Benchmark cycle/bytes needed for custom algorithm

Question

I would like to know if there is an accurate way to compute the number of cycles needed to produce a certain amount of byte of a custom cryptographic algorithm. It seems that some libraries exist but it also seems quiet hard to add a new algorithm in it.

So far, I have read that the computation consists of running thousands of encryption, compute the average time of an encryption and by knowing the clock frequency of the processor, it is possible to compute the number cycles per bytes produced.

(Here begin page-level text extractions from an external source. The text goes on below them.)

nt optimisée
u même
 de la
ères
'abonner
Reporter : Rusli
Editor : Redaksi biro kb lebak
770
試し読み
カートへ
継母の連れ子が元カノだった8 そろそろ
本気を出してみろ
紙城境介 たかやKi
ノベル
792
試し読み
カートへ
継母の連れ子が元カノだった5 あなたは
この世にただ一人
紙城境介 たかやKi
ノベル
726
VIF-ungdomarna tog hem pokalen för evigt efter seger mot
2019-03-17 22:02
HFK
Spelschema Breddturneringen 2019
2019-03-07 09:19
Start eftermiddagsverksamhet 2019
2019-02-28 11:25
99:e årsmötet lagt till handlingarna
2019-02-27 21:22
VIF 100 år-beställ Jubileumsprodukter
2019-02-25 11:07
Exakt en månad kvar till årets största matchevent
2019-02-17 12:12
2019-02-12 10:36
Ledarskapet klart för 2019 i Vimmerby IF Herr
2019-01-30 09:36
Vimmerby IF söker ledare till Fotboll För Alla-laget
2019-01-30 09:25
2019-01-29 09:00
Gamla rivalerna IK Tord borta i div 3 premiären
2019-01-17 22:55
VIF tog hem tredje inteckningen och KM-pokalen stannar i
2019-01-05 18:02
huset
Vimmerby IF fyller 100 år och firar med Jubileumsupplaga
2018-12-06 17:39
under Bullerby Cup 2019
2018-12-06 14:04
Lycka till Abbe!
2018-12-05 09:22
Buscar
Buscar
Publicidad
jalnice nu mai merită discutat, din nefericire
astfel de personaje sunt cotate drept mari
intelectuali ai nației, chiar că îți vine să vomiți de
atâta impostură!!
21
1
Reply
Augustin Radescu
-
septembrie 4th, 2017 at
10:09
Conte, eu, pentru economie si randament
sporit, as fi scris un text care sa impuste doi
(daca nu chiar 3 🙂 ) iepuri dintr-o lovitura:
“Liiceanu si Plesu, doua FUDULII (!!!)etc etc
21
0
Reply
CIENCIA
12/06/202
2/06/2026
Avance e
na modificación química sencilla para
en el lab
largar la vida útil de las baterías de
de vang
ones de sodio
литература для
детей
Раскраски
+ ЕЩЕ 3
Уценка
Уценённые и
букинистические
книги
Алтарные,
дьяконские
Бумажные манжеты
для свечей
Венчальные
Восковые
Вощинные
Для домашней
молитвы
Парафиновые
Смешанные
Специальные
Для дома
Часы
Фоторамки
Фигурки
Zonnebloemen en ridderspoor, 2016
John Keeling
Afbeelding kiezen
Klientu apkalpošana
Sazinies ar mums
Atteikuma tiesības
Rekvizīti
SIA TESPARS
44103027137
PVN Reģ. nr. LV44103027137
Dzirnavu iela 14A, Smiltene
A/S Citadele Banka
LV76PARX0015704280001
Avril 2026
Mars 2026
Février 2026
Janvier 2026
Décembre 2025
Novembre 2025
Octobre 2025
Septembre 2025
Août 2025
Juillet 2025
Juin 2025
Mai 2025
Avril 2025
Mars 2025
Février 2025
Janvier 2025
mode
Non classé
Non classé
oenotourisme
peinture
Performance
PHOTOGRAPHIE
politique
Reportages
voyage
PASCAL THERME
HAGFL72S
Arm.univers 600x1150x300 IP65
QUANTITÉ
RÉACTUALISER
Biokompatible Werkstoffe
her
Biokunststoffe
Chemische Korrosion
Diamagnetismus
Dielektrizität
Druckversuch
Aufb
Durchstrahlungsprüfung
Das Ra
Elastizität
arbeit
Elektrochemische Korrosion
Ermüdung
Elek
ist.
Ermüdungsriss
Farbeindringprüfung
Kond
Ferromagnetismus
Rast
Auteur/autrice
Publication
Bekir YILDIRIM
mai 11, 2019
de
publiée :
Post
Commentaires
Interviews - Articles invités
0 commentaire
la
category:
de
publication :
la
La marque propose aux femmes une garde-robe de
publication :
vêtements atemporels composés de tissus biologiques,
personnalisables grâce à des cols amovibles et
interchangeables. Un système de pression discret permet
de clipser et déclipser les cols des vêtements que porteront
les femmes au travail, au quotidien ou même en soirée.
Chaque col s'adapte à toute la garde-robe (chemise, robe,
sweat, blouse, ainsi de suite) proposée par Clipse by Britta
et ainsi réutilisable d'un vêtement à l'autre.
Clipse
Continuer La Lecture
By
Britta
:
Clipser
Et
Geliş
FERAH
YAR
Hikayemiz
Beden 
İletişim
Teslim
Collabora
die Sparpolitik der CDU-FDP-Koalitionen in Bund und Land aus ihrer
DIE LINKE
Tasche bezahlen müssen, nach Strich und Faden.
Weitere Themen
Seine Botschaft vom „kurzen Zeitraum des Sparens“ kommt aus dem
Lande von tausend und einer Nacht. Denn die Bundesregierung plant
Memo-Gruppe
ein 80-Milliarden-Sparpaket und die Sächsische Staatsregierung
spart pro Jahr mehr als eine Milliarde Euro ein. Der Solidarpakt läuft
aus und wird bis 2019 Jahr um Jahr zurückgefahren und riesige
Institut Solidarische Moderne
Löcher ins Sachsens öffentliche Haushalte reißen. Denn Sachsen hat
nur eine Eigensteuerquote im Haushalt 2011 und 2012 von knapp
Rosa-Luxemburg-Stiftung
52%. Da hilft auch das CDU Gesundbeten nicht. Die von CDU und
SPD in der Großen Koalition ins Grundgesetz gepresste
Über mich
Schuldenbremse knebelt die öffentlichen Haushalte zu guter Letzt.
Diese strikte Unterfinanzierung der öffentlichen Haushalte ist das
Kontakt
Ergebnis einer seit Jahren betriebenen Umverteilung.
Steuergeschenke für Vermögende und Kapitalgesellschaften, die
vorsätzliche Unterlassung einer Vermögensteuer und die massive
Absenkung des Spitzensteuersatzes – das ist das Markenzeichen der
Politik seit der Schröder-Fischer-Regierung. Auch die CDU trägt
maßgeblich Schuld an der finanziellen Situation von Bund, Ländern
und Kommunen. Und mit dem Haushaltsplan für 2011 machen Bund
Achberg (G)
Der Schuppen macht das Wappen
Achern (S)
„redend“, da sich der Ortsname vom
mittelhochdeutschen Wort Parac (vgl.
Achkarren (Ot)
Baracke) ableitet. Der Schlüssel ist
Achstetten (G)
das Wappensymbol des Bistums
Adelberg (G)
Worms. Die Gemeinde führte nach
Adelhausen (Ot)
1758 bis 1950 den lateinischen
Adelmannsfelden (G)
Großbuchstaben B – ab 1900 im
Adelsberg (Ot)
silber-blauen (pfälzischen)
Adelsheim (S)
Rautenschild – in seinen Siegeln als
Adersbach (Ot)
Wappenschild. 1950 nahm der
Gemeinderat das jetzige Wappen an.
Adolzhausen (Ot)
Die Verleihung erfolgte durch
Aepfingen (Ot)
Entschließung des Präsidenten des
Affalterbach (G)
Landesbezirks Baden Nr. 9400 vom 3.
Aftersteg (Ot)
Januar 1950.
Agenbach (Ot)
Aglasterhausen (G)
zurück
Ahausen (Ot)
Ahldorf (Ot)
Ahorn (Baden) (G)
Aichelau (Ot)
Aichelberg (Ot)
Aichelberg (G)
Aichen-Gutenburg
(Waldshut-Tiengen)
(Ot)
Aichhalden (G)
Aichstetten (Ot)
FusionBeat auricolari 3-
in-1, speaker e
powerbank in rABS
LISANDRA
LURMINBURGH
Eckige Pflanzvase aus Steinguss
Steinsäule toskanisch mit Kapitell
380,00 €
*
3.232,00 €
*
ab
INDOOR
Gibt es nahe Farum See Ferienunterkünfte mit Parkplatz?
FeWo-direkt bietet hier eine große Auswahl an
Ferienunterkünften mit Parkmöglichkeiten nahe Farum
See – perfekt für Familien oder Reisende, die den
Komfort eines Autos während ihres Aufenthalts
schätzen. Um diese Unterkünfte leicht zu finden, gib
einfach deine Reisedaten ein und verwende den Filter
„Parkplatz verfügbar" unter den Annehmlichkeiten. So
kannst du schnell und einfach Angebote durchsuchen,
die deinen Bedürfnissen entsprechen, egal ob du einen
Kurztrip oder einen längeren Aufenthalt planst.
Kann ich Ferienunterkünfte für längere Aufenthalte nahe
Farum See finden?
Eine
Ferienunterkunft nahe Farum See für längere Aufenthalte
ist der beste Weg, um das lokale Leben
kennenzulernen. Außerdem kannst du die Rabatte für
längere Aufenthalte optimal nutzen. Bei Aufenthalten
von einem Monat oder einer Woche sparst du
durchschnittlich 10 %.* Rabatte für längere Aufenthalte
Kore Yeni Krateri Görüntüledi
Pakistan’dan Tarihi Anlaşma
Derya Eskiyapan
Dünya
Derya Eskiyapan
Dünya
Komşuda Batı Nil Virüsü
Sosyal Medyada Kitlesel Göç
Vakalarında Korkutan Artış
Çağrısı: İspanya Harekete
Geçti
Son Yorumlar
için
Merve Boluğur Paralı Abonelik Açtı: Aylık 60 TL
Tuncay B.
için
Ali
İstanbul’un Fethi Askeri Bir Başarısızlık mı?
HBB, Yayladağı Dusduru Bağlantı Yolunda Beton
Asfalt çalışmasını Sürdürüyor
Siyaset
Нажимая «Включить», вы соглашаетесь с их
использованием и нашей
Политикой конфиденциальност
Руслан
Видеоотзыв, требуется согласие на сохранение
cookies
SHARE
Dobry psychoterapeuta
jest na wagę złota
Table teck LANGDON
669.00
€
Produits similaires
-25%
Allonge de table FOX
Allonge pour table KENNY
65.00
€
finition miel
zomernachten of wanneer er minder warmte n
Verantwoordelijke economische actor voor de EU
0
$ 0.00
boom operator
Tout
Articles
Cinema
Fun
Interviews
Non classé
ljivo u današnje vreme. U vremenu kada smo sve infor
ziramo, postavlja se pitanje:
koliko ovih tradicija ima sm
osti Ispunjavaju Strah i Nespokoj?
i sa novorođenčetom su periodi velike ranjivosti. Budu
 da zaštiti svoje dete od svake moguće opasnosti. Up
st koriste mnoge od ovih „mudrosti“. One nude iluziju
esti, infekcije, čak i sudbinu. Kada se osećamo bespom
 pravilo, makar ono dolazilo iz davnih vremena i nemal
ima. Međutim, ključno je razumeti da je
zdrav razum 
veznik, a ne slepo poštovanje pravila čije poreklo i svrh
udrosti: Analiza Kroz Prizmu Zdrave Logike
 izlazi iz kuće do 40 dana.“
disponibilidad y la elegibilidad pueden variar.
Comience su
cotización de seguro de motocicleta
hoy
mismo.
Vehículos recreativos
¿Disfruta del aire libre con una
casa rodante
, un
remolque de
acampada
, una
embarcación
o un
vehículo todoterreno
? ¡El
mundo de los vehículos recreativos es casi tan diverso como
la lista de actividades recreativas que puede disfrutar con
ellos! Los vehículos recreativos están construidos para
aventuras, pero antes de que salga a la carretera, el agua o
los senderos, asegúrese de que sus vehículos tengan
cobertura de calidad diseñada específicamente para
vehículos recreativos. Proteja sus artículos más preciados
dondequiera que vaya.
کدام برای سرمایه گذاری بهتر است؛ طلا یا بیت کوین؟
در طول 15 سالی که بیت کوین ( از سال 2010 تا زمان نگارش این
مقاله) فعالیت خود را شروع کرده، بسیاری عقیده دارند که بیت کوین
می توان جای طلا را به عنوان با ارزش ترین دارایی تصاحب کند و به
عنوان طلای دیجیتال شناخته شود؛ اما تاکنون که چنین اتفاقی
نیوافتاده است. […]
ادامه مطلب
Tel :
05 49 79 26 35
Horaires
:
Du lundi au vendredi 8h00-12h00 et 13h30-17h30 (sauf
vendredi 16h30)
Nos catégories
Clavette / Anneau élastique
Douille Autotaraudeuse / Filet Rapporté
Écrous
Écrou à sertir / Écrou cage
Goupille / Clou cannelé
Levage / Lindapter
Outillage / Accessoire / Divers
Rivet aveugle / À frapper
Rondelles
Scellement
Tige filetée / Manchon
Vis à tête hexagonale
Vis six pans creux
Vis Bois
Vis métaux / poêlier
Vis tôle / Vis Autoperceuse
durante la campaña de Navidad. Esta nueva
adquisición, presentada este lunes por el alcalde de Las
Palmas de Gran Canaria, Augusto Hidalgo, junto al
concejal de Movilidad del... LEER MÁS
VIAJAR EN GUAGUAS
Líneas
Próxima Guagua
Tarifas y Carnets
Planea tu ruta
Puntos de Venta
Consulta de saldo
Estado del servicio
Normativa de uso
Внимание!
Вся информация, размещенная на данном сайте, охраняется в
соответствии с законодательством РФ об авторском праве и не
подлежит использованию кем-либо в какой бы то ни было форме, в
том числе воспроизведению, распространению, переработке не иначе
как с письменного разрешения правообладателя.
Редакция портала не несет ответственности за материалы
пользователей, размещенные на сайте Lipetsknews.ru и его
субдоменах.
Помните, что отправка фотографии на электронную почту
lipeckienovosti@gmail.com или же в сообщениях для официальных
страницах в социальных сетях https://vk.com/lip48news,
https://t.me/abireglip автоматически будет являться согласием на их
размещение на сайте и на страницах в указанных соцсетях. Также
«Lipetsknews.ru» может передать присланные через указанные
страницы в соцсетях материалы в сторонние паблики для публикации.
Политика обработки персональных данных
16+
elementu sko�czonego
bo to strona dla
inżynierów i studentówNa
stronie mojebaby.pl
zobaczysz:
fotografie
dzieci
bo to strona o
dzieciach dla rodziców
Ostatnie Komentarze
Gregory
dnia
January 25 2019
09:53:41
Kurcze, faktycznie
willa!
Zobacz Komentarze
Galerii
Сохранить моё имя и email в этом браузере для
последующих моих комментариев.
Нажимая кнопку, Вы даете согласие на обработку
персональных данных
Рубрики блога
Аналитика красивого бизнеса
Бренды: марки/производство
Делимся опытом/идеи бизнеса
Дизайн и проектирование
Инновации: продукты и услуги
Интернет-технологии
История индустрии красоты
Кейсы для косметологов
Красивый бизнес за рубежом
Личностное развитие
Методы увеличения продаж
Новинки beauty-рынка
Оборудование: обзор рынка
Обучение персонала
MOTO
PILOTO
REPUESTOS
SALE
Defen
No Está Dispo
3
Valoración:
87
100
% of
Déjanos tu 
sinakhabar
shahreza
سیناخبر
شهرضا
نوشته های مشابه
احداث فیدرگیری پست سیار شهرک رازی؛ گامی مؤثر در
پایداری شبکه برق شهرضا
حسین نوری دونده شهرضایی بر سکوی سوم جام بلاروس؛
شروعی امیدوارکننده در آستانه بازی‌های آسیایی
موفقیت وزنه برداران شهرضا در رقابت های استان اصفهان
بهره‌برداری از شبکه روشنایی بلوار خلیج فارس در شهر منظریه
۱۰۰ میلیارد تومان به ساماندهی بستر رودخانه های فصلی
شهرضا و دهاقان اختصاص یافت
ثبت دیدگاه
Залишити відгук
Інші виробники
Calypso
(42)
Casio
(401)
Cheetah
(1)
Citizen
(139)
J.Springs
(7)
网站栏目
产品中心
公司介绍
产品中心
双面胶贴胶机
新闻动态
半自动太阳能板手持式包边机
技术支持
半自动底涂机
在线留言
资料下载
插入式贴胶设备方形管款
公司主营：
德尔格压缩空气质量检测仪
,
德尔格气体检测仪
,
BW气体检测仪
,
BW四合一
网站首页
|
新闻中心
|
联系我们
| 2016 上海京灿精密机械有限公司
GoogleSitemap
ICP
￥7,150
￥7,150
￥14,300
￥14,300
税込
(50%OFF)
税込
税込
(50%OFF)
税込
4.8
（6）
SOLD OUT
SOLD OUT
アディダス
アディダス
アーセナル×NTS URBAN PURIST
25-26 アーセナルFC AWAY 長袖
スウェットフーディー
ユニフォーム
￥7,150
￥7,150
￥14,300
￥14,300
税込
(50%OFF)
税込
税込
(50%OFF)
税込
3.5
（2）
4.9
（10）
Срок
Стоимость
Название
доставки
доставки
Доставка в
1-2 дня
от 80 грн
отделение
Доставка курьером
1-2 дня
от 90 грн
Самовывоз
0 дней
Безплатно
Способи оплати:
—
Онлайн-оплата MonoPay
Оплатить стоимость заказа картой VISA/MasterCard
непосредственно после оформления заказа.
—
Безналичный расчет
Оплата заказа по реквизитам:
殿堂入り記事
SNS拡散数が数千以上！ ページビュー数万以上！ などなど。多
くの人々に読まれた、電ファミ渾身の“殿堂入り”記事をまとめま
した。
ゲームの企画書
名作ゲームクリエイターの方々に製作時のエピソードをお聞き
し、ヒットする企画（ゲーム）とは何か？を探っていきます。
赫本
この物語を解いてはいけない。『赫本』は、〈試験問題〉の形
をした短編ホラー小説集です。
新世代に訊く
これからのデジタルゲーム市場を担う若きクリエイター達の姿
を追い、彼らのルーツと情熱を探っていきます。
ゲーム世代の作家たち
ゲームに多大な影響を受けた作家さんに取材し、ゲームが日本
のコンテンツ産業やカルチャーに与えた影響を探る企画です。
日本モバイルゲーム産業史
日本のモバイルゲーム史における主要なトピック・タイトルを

I'm just wondering how good is this computation since the processor might be used for another program,etc.

Does someone have a suggestion about the way I can perform this measurement in the cleaner environment as possible ? Or does someone know an advice about the method itself ?

Thank you !

Answer 1

If you need accurate number of cycles you must take the algorithm, lookup the code generated, compare it with the instruction set of the processor you intend to run it on and calculate it from there. This is very tedious and error prone (think hyper-threading) and the result changes when you change the processor.

However you don't usually care about the exact number of cycles, but instead are interested in deciding if one solution is faster than another. To do this you can simply measure using the system clock how fast each run. Unless you run on a dedicated system, there will be other jobs in the background that will interfere with the measurement. If you run the benchmark multiple times and average you should be able to exclude most of these effects (unless you run on a really overloaded system). Another thing is that if the clock is a bit inaccurate, so if the run-time is very small you can't measure it accurately. To work around that you can run the solution more times. I.e. if you expect 1ms run-time, run it for 1000 times to get about 1 second.

So for most reliable result you should run the code many times (should take a few seconds) on a system with as little background processes as possible (ideally on a few similar system).